Attorney-General of the Federation (AGF) and Justice Minister Abubkar Malami has justified his recent constitution of a 22-member inter-ministerial committee for the disposal of assets forfeited to the Federal Government.
Malami, in a statement on Tuesday in Abuja, argued that those criticising his decision for constituting the committee and pursuant to President Muhammadu Buhari’s directive, merely exhibited ignorance of the law.
The statement by the AGF’s spokesman, Dr. Umar Gwndu, reads: “…Malami (SAN) acted in compliance with the extant laws, including the provisions of the Economic and Financial Crimes Commission (EFCC) Establishment Act 2004 in setting up the recently inaugurated Inter-Ministerial Asset Disposal Committee.
“A community reading of the provisions of Section 31(1-4) and Section 43 of the EFFC Establishment Act 2004 will not only justify the action of the minister but also clear doubts on the misconceived and shallow legal analysis in the public space on the legality or otherwise of the committee.
“The lack of understanding of the law was imminent in the wrong impression being created which was fuelled by the faulty assumption that only the EFCC is engaged in asset recovery and forfeiture proceedings. Hence the challenge to the setting-up and mandate of the Committee.

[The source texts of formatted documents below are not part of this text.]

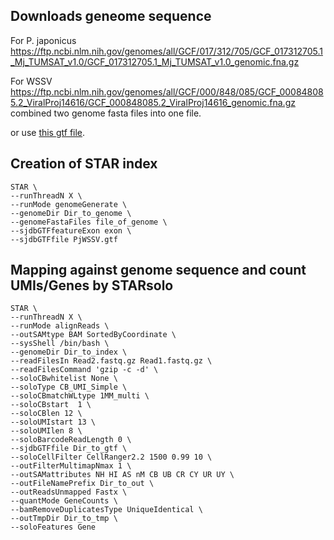 ## Downloads geneome sequence
For P. japonicus
https://ftp.ncbi.nlm.nih.gov/genomes/all/GCF/017/312/705/GCF_017312705.1_Mj_TUMSAT_v1.0/GCF_017312705.1_Mj_TUMSAT_v1.0_genomic.fna.gz

For WSSV
https://ftp.ncbi.nlm.nih.gov/genomes/all/GCF/000/848/085/GCF_000848085.2_ViralProj14616/GCF_000848085.2_ViralProj14616_genomic.fna.gz
combined two genome fasta files into one file.

or use [this gtf file](https://github.com/KeiichiroKOIWAI/Drop-seq-PjHem/blob/main/PjWSSV.gtf.tar.gz).

## Creation of STAR index
```
STAR \
--runThreadN X \
--runMode genomeGenerate \
--genomeDir Dir_to_genome \
--genomeFastaFiles file_of_genome \
--sjdbGTFfeatureExon exon \
--sjdbGTFfile PjWSSV.gtf
```

## Mapping against genome sequence and count UMIs/Genes by STARsolo
```
STAR \
--runThreadN X \
--runMode alignReads \
--outSAMtype BAM SortedByCoordinate \
--sysShell /bin/bash \
--genomeDir Dir_to_index \
--readFilesIn Read2.fastq.gz Read1.fastq.gz \
--readFilesCommand 'gzip -c -d' \
--soloCBwhitelist None \
--soloType CB_UMI_Simple \
--soloCBmatchWLtype 1MM_multi \
--soloCBstart  1 \
--soloCBlen 12 \
--soloUMIstart 13 \
--soloUMIlen 8 \
--soloBarcodeReadLength 0 \
--sjdbGTFfile Dir_to_gtf \
--soloCellFilter CellRanger2.2 1500 0.99 10 \
--outFilterMultimapNmax 1 \
--outSAMattributes NH HI AS nM CB UB CR CY UR UY \
--outFileNamePrefix Dir_to_out \
--outReadsUnmapped Fastx \
--quantMode GeneCounts \
--bamRemoveDuplicatesType UniqueIdentical \
--outTmpDir Dir_to_tmp \
--soloFeatures Gene
```
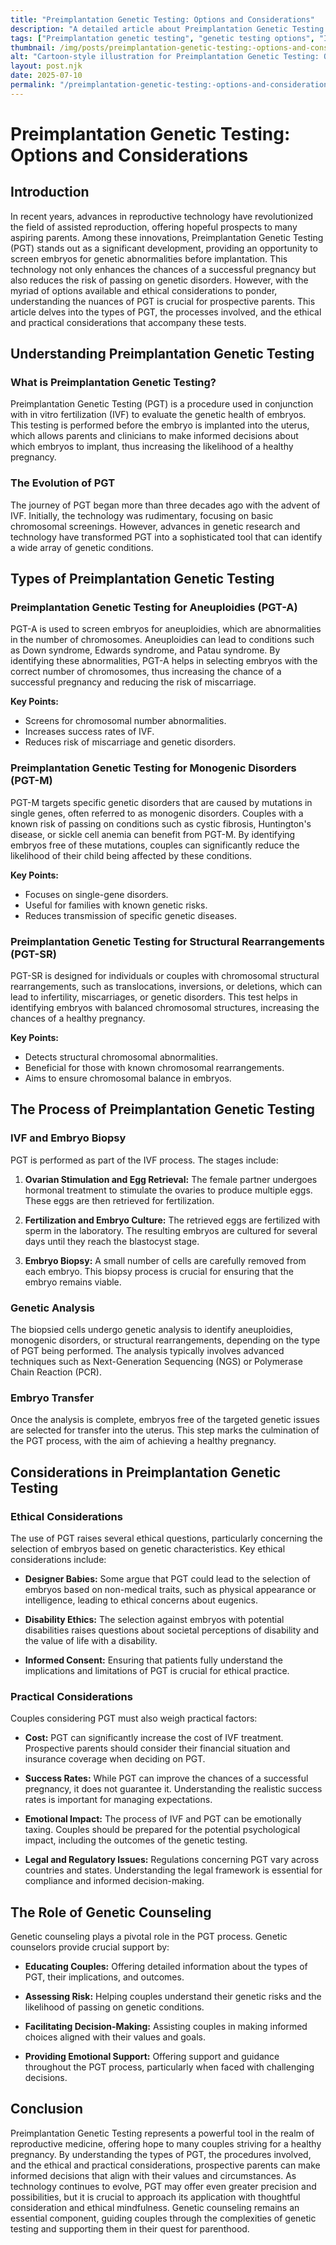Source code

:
 ```yaml
---
title: "Preimplantation Genetic Testing: Options and Considerations"
description: "A detailed article about Preimplantation Genetic Testing: Options and Considerations."
tags: ["Preimplantation genetic testing", "genetic testing options", "IVF genetic screening", "embryo testing considerations", "PGT benefits"]
thumbnail: /img/posts/preimplantation-genetic-testing:-options-and-considerations.webp
alt: "Cartoon-style illustration for Preimplantation Genetic Testing: Options and Considerations"
layout: post.njk
date: 2025-07-10
permalink: "/preimplantation-genetic-testing:-options-and-considerations/"
---
```


# Preimplantation Genetic Testing: Options and Considerations

## Introduction

In recent years, advances in reproductive technology have revolutionized the field of assisted reproduction, offering hopeful prospects to many aspiring parents. Among these innovations, Preimplantation Genetic Testing (PGT) stands out as a significant development, providing an opportunity to screen embryos for genetic abnormalities before implantation. This technology not only enhances the chances of a successful pregnancy but also reduces the risk of passing on genetic disorders. However, with the myriad of options available and ethical considerations to ponder, understanding the nuances of PGT is crucial for prospective parents. This article delves into the types of PGT, the processes involved, and the ethical and practical considerations that accompany these tests.

## Understanding Preimplantation Genetic Testing

### What is Preimplantation Genetic Testing?

Preimplantation Genetic Testing (PGT) is a procedure used in conjunction with in vitro fertilization (IVF) to evaluate the genetic health of embryos. This testing is performed before the embryo is implanted into the uterus, which allows parents and clinicians to make informed decisions about which embryos to implant, thus increasing the likelihood of a healthy pregnancy.

### The Evolution of PGT

The journey of PGT began more than three decades ago with the advent of IVF. Initially, the technology was rudimentary, focusing on basic chromosomal screenings. However, advances in genetic research and technology have transformed PGT into a sophisticated tool that can identify a wide array of genetic conditions.

## Types of Preimplantation Genetic Testing

### Preimplantation Genetic Testing for Aneuploidies (PGT-A)

PGT-A is used to screen embryos for aneuploidies, which are abnormalities in the number of chromosomes. Aneuploidies can lead to conditions such as Down syndrome, Edwards syndrome, and Patau syndrome. By identifying these abnormalities, PGT-A helps in selecting embryos with the correct number of chromosomes, thus increasing the chance of a successful pregnancy and reducing the risk of miscarriage.

**Key Points:**
- Screens for chromosomal number abnormalities.
- Increases success rates of IVF.
- Reduces risk of miscarriage and genetic disorders.

### Preimplantation Genetic Testing for Monogenic Disorders (PGT-M)

PGT-M targets specific genetic disorders that are caused by mutations in single genes, often referred to as monogenic disorders. Couples with a known risk of passing on conditions such as cystic fibrosis, Huntington's disease, or sickle cell anemia can benefit from PGT-M. By identifying embryos free of these mutations, couples can significantly reduce the likelihood of their child being affected by these conditions.

**Key Points:**
- Focuses on single-gene disorders.
- Useful for families with known genetic risks.
- Reduces transmission of specific genetic diseases.

### Preimplantation Genetic Testing for Structural Rearrangements (PGT-SR)

PGT-SR is designed for individuals or couples with chromosomal structural rearrangements, such as translocations, inversions, or deletions, which can lead to infertility, miscarriages, or genetic disorders. This test helps in identifying embryos with balanced chromosomal structures, increasing the chances of a healthy pregnancy.

**Key Points:**
- Detects structural chromosomal abnormalities.
- Beneficial for those with known chromosomal rearrangements.
- Aims to ensure chromosomal balance in embryos.

## The Process of Preimplantation Genetic Testing

### IVF and Embryo Biopsy

PGT is performed as part of the IVF process. The stages include:

1. **Ovarian Stimulation and Egg Retrieval:** The female partner undergoes hormonal treatment to stimulate the ovaries to produce multiple eggs. These eggs are then retrieved for fertilization.

2. **Fertilization and Embryo Culture:** The retrieved eggs are fertilized with sperm in the laboratory. The resulting embryos are cultured for several days until they reach the blastocyst stage.

3. **Embryo Biopsy:** A small number of cells are carefully removed from each embryo. This biopsy process is crucial for ensuring that the embryo remains viable.

### Genetic Analysis

The biopsied cells undergo genetic analysis to identify aneuploidies, monogenic disorders, or structural rearrangements, depending on the type of PGT being performed. The analysis typically involves advanced techniques such as Next-Generation Sequencing (NGS) or Polymerase Chain Reaction (PCR).

### Embryo Transfer

Once the analysis is complete, embryos free of the targeted genetic issues are selected for transfer into the uterus. This step marks the culmination of the PGT process, with the aim of achieving a healthy pregnancy.

## Considerations in Preimplantation Genetic Testing

### Ethical Considerations

The use of PGT raises several ethical questions, particularly concerning the selection of embryos based on genetic characteristics. Key ethical considerations include:

- **Designer Babies:** Some argue that PGT could lead to the selection of embryos based on non-medical traits, such as physical appearance or intelligence, leading to ethical concerns about eugenics.
  
- **Disability Ethics:** The selection against embryos with potential disabilities raises questions about societal perceptions of disability and the value of life with a disability.

- **Informed Consent:** Ensuring that patients fully understand the implications and limitations of PGT is crucial for ethical practice.

### Practical Considerations

Couples considering PGT must also weigh practical factors:

- **Cost:** PGT can significantly increase the cost of IVF treatment. Prospective parents should consider their financial situation and insurance coverage when deciding on PGT.

- **Success Rates:** While PGT can improve the chances of a successful pregnancy, it does not guarantee it. Understanding the realistic success rates is important for managing expectations.

- **Emotional Impact:** The process of IVF and PGT can be emotionally taxing. Couples should be prepared for the potential psychological impact, including the outcomes of the genetic testing.

- **Legal and Regulatory Issues:** Regulations concerning PGT vary across countries and states. Understanding the legal framework is essential for compliance and informed decision-making.

## The Role of Genetic Counseling

Genetic counseling plays a pivotal role in the PGT process. Genetic counselors provide crucial support by:

- **Educating Couples:** Offering detailed information about the types of PGT, their implications, and outcomes.
  
- **Assessing Risk:** Helping couples understand their genetic risks and the likelihood of passing on genetic conditions.

- **Facilitating Decision-Making:** Assisting couples in making informed choices aligned with their values and goals.

- **Providing Emotional Support:** Offering support and guidance throughout the PGT process, particularly when faced with challenging decisions.

## Conclusion

Preimplantation Genetic Testing represents a powerful tool in the realm of reproductive medicine, offering hope to many couples striving for a healthy pregnancy. By understanding the types of PGT, the procedures involved, and the ethical and practical considerations, prospective parents can make informed decisions that align with their values and circumstances. As technology continues to evolve, PGT may offer even greater precision and possibilities, but it is crucial to approach its application with thoughtful consideration and ethical mindfulness. Genetic counseling remains an essential component, guiding couples through the complexities of genetic testing and supporting them in their quest for parenthood.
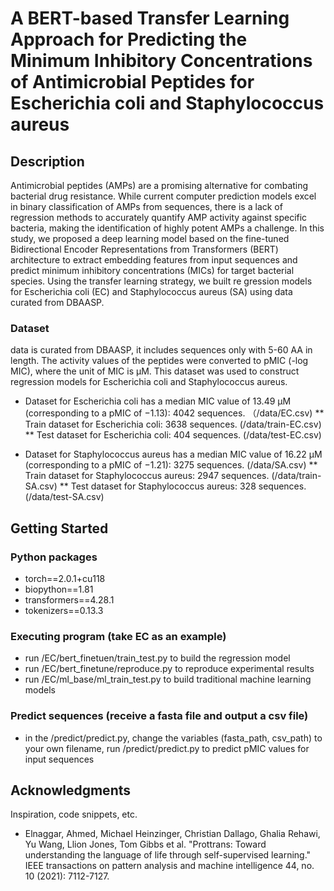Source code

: # A BERT-based Transfer Learning Approach for Predicting the Minimum Inhibitory Concentrations of Antimicrobial Peptides for Escherichia coli and Staphylococcus aureus

## Description

Antimicrobial peptides (AMPs) are a promising alternative for combating bacterial drug resistance. While current computer prediction models excel in binary classification of AMPs from sequences, 
there is a lack of regression methods to accurately quantify AMP activity against specific bacteria, making the identification of highly potent AMPs a challenge. In this study, we proposed a 
deep learning model based on the fine-tuned Bidirectional Encoder Representations from Transformers (BERT) architecture to extract embedding features from input sequences and predict minimum inhibitory concentrations (MICs) for target bacterial species. Using the transfer learning strategy, we built re gression models for Escherichia coli (EC) and Staphylococcus aureus (SA) using data curated from DBAASP.

### Dataset
data is curated from DBAASP, it includes sequences only with 5-60 AA in length. The activity values of the peptides were converted to pMIC (-log MIC), where the unit of MIC is µM. This dataset was used to construct regression models for Escherichia coli and Staphylococcus aureus.
* Dataset for Escherichia coli has a median MIC value of 13.49 µM (corresponding to a pMIC of −1.13): 4042 sequences. （/data/EC.csv)
** Train dataset for Escherichia coli: 3638 sequences. (/data/train-EC.csv)
** Test dataset for Escherichia coli: 404 sequences. (/data/test-EC.csv)

* Dataset for Staphylococcus aureus has a median MIC value of 16.22 µM (corresponding to a pMIC of −1.21): 3275 sequences. (/data/SA.csv)
** Train dataset for Staphylococcus aureus: 2947 sequences. (/data/train-SA.csv)
** Test dataset for Staphylococcus aureus: 328 sequences. (/data/test-SA.csv)

## Getting Started

### Python packages

* torch==2.0.1+cu118
* biopython==1.81
* transformers==4.28.1
* tokenizers==0.13.3

### Executing program (take EC as an example)

* run /EC/bert_finetuen/train_test.py to build the regression model
* run /EC/bert_finetune/reproduce.py to reproduce experimental results
* run /EC/ml_base/ml_train_test.py to build traditional machine learning models

### Predict sequences (receive a fasta file and output a csv file)
* in the /predict/predict.py, change the variables (fasta_path, csv_path) to your own filename, run /predict/predict.py to predict pMIC values for input sequences
## Acknowledgments

Inspiration, code snippets, etc.
* Elnaggar, Ahmed, Michael Heinzinger, Christian Dallago, Ghalia Rehawi, Yu Wang, Llion Jones, Tom Gibbs et al. "Prottrans: Toward understanding the language of life through self-supervised learning." IEEE transactions on pattern analysis and machine intelligence 44, no. 10 (2021): 7112-7127.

“In issuing regulations and setting up a committee for asset disposal, the Attorney-General of the Federation was guided, amongst other statutory provisions, by the wordings of sections 31(4) & 43 of the EFCC Act, which confers the Attorney-General of the Federation with the powers to make rules or regulations with respect to the exercise of any of the duties, functions or powers of the EFCC (inclusive of asset disposal).
“For the avoidance of doubt Section 43 of the EFFC Act provides thus: ‘The Attorney-General of the Federation may make rules or regulations with respect to the exercise of any of the duties, functions or powers of the commission under this Act.’
“It is elementary law that the process of asset forfeiture and disposal constitutes part and parcel of criminal prosecution. It is also trite law that all prosecuting agencies derive their powers to prosecute from that of the constitutional and statutory powers of the Attorney General of the Federation.”